The diagram in Figure 61.8 provides more detail about the nodes and the splits.

Figure 61.8: Detailed Tree Diagram

There are 178 samples in the root node (node 0). The table below the line in the box for node 0 provides the proportion of samples for each level of Cultivar, and the level that has the highest proportion is also given above the line. These samples are divided into 62 samples for which Flav $< 1.572$ (node 1) and 116 samples for which Flav $\geq 1.572$ (node 2).

The variable Flav and the split point 1.572 are chosen to maximally decrease the impurity of the root node as measured by the entropy criterion. There are no samples for which Cultivar=1 in node 1, and there are no samples for which Cultivar=3 in node 2.

The samples in node 2 were further divided into 54 samples for which Proline < 726.640 (node 3) and 62 samples for which Proline $\geq 726.640$ (node 4).

The classification tree yields simple rules for predicting the wine cultivar. For example, a sample for which Flav $\geq 1.572$ and Proline < 726.640 is predicted to be from the third cultivar (Cultivar=3).

The diagram in Figure 61.8 happens to show the entire tree that was created by the preceding statements, but in general this diagram shows a subtree of the entire tree that begins with the root node and has a depth of four levels. You can use the PLOTS=ZOOMEDTREE option in the PROC HPSPLIT statement to request diagrams that begin with other nodes and have specified depths.

The confusion matrix in Figure 61.9 evaluates the accuracy of the fitted tree for classifying the training data that were used to build the tree model.

Figure 61.9: Confusion Matrix

The HPSPLIT Procedure

Model-Based Confusion Matrix
Actual	Predicted			Error Rate
Actual	1	2	3	Error Rate
1	58	1	0	0.0169
2	4	53	14	0.2535
3	0	0	48	0.0000

The values in the off-diagonal entries of the matrices show how many times the fitted model misclassified a sample. For example, among the 59 samples for which Cultivar=1, only one sample was misclassified, and it was incorrectly classified as Cultivar=2.

The "Tree Performance" table in Figure 61.10 displays various fit statistics for the tree model.

Figure 61.10: Fit Statistics

Model-Based Fit Statistics for Selected Tree
N Leaves	ASE	Mis- class	Entropy	Gini	RSS
3	0.0583	0.1067	0.4290	0.1749	31.1243

For instance, the misclassification rate is the proportion of the 178 wine samples that were misclassified: (1 + 4 + 14)/178 = 0.1067.

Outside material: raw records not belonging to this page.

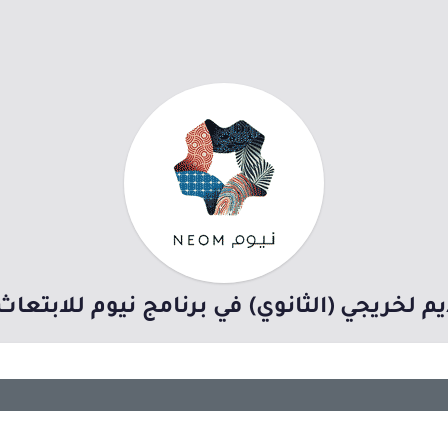
يم لخريجي (الثانوي) في برنامج نيوم للابتعا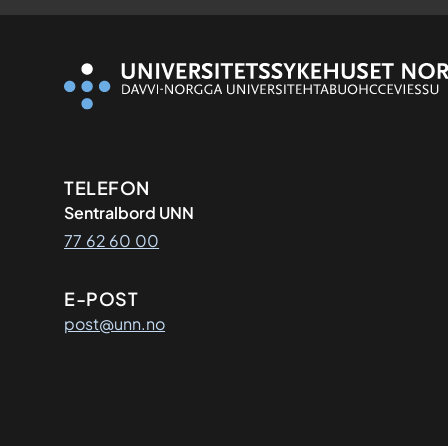
Kontaktinformasjon
TELEFON
Sentralbord UNN
77 62 60 00
E-POST
post@unn.no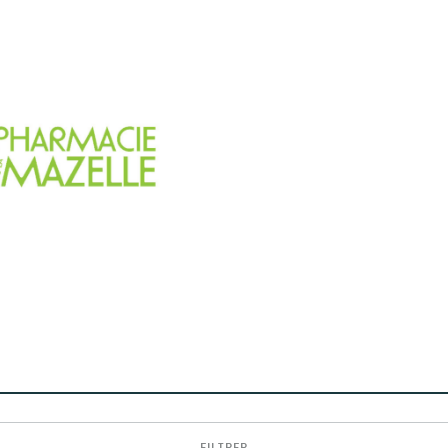
FILTRER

You can use the CVMODELFIT option in the PROC HPSPLIT statement to request a model assessment that is based on cross validation; this is done independently of the cross validation used to assess pruning parameters. For more information about fit statistics, see the section Measures of Model Fit.

Note: Additional fit statistics are available in the case of classification trees for binary responses. See Building a Classification Tree for a Binary Outcome.